Top of MATERIAL PROVIDED

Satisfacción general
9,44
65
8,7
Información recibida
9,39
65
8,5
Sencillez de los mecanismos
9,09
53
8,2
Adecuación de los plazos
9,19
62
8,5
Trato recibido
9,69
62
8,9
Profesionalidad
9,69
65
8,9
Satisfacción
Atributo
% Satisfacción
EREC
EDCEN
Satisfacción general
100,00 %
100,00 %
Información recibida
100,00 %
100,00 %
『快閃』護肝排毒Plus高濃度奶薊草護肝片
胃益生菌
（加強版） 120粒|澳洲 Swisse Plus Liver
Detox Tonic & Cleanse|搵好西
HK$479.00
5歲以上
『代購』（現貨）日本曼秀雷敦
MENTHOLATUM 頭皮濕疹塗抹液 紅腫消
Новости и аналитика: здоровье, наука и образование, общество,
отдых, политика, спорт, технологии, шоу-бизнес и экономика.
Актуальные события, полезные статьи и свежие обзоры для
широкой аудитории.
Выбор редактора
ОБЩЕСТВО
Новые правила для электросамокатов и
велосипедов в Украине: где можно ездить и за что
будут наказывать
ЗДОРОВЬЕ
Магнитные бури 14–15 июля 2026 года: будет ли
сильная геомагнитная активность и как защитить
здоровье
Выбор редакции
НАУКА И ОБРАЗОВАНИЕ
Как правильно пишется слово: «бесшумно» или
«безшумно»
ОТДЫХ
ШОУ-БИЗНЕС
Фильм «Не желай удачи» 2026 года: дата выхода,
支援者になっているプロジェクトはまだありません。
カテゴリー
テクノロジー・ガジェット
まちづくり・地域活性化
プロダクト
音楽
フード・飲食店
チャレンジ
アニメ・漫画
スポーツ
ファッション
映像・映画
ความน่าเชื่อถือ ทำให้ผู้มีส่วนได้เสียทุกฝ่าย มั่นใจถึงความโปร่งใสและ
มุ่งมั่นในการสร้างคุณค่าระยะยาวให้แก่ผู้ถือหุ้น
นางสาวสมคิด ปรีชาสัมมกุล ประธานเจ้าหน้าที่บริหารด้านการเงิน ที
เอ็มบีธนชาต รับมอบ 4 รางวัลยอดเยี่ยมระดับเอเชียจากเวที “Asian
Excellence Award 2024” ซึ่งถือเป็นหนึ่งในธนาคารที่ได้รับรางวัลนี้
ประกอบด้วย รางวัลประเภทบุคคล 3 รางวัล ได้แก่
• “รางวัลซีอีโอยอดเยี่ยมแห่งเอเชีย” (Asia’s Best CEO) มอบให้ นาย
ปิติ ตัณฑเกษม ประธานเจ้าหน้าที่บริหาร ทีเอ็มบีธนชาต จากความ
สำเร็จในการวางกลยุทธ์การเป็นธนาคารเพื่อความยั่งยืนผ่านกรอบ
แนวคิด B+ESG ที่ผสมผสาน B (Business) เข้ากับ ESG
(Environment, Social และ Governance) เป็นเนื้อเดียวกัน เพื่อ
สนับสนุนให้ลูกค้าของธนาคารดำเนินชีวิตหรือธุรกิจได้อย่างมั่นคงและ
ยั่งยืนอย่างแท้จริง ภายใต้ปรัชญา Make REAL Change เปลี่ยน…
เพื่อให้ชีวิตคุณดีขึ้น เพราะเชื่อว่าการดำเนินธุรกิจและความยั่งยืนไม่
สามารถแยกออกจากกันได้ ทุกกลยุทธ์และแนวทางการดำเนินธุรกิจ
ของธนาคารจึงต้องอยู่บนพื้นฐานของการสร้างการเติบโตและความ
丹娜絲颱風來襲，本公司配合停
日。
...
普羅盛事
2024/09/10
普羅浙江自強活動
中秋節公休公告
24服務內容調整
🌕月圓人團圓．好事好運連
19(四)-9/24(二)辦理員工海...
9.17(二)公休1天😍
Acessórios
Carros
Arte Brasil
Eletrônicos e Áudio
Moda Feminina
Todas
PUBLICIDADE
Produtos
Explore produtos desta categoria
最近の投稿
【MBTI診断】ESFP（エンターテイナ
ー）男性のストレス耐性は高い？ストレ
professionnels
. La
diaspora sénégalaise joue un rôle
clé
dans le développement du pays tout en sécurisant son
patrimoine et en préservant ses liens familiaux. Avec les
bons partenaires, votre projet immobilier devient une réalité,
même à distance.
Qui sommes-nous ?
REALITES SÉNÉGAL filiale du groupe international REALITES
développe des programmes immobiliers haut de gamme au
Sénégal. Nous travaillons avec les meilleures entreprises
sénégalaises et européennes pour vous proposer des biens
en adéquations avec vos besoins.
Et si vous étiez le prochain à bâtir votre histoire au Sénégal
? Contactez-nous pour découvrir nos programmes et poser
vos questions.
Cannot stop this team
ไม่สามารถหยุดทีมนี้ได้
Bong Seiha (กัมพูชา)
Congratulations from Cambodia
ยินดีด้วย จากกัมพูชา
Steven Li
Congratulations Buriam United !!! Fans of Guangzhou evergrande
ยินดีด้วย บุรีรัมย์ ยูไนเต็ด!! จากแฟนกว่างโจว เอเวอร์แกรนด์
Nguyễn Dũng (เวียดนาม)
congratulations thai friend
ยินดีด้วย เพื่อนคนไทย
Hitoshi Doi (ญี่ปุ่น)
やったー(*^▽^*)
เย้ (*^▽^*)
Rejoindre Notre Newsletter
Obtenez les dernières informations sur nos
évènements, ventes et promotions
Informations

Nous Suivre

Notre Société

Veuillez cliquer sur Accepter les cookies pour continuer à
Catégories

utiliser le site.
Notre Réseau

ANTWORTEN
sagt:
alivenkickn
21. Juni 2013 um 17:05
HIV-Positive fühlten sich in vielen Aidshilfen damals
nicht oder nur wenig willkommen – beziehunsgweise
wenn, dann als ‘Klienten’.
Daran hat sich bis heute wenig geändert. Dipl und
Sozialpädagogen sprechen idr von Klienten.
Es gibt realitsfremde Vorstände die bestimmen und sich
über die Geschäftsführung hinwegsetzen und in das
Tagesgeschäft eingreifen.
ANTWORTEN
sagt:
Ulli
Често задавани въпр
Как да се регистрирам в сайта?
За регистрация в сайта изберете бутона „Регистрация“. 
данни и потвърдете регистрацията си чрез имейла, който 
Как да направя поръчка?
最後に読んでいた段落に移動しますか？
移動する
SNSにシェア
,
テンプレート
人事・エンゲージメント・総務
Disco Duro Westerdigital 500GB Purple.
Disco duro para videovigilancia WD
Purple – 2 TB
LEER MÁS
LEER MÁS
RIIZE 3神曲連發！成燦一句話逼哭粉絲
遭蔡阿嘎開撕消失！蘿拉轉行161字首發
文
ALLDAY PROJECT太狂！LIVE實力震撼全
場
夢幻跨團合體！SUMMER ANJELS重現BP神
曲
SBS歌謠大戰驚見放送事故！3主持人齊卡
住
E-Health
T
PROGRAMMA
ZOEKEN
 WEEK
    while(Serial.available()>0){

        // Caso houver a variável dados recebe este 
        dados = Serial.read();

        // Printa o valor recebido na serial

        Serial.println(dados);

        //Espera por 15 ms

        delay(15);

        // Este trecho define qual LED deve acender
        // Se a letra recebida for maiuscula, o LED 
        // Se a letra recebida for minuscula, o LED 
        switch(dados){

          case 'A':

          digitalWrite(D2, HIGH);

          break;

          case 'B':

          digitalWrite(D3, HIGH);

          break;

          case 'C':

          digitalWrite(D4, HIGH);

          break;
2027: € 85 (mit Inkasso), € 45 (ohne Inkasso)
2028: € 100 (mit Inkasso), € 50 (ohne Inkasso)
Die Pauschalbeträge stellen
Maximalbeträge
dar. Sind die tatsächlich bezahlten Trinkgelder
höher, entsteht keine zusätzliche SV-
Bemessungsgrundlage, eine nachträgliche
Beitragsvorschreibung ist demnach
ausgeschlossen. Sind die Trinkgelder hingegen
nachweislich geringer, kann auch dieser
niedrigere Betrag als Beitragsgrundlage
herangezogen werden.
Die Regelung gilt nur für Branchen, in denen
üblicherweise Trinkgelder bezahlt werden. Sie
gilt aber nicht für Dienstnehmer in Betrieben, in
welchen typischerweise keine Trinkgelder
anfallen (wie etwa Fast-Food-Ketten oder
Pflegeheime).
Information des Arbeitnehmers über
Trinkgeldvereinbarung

Bottom of MATERIAL PROVIDED

EXERCISE:
Would you copy all lines in the records where the string "oder" appears?

YOUR SOLUTION:
nicht oder nur wenig willkommen – beziehunsgweise
anfallen (wie etwa Fast-Food-Ketten oder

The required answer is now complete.